Prosecutors accuse Spagnolo of placing a series of bets between October and December based on internal Google search data that tracked users’ searches.
“Mr. Spagnolo, unlike his counterparties, had access to Google’s confidential and commercially valuable internal data and therefore knew the outcome of these bets before the general trader did,” the complaint alleges.
Spagnolo did not immediately respond to an email seeking comment Wednesday.
Using the username “AlphaRacoon,” Spagnolo made more than $1.2 million by predicting that D4vd, the singer accused of murdering a teenage girl, would be the most searched person on Google in 2025, according to court documents.
When Spanulo bet on D4vd, the prediction market “assigned a near-zero probability” that the singer would be the top searched person on Google, prosecutors wrote.
“After winning, Spagnuolo took deliberate steps to conceal his illegal use of nonpublic information by obscuring the source and ownership of the illegal proceeds,” the complaint says.
A Google spokesperson said the company is cooperating with law enforcement.
“The employee accessed our marketing materials using tools available to all employees, and using such confidential information to place bets is a serious violation of our policies,” the spokesperson said in a statement, adding that the employee has since been placed on administrative leave.
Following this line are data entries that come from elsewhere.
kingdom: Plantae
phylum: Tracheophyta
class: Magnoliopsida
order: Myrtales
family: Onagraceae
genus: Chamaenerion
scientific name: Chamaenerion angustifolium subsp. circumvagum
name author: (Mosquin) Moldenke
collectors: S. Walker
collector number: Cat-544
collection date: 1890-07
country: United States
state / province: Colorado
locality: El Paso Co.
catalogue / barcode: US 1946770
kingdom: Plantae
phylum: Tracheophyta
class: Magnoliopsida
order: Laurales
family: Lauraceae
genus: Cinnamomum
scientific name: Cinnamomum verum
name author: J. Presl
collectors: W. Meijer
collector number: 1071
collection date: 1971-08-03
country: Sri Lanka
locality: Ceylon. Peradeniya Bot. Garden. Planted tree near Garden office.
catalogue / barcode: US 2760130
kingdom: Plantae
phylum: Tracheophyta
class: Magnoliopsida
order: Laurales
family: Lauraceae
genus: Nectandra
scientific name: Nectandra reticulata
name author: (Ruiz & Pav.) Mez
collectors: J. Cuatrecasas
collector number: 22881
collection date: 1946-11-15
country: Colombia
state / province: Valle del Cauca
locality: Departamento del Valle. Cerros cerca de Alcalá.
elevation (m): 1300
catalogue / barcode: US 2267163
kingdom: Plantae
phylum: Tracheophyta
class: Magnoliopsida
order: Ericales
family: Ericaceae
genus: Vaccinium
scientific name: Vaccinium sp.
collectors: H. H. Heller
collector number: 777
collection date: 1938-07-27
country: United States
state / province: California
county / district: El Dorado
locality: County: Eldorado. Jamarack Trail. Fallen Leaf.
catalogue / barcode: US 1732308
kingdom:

A Polymarket spokesperson said in a statement that the platform is “the only prediction platform whose collaboration has ever led to insider trading charges in the United States.”
“We are committed to maintaining accurate, fair and transparent markets, enforcing rules and cooperating with regulators and law enforcement,” the spokesperson said.
In April, federal authorities arrested and charged a U.S. special forces soldier with using classified information about the attack that ousted Venezuelan Nicolas Maduro from public office to gamble on the political market. The soldier, Gannon Ken Van Dyke, has pleaded not guilty to the federal charges.
In a statement Wednesday, Jay Clayton, the U.S. attorney for the Southern District of New York, derided “greedy” insider trading and said it “undermines the integrity of the market.”
“Today’s indictment reinforces the decades-old message that corporate insiders cannot exploit confidential business information to profit in the marketplace,” he said.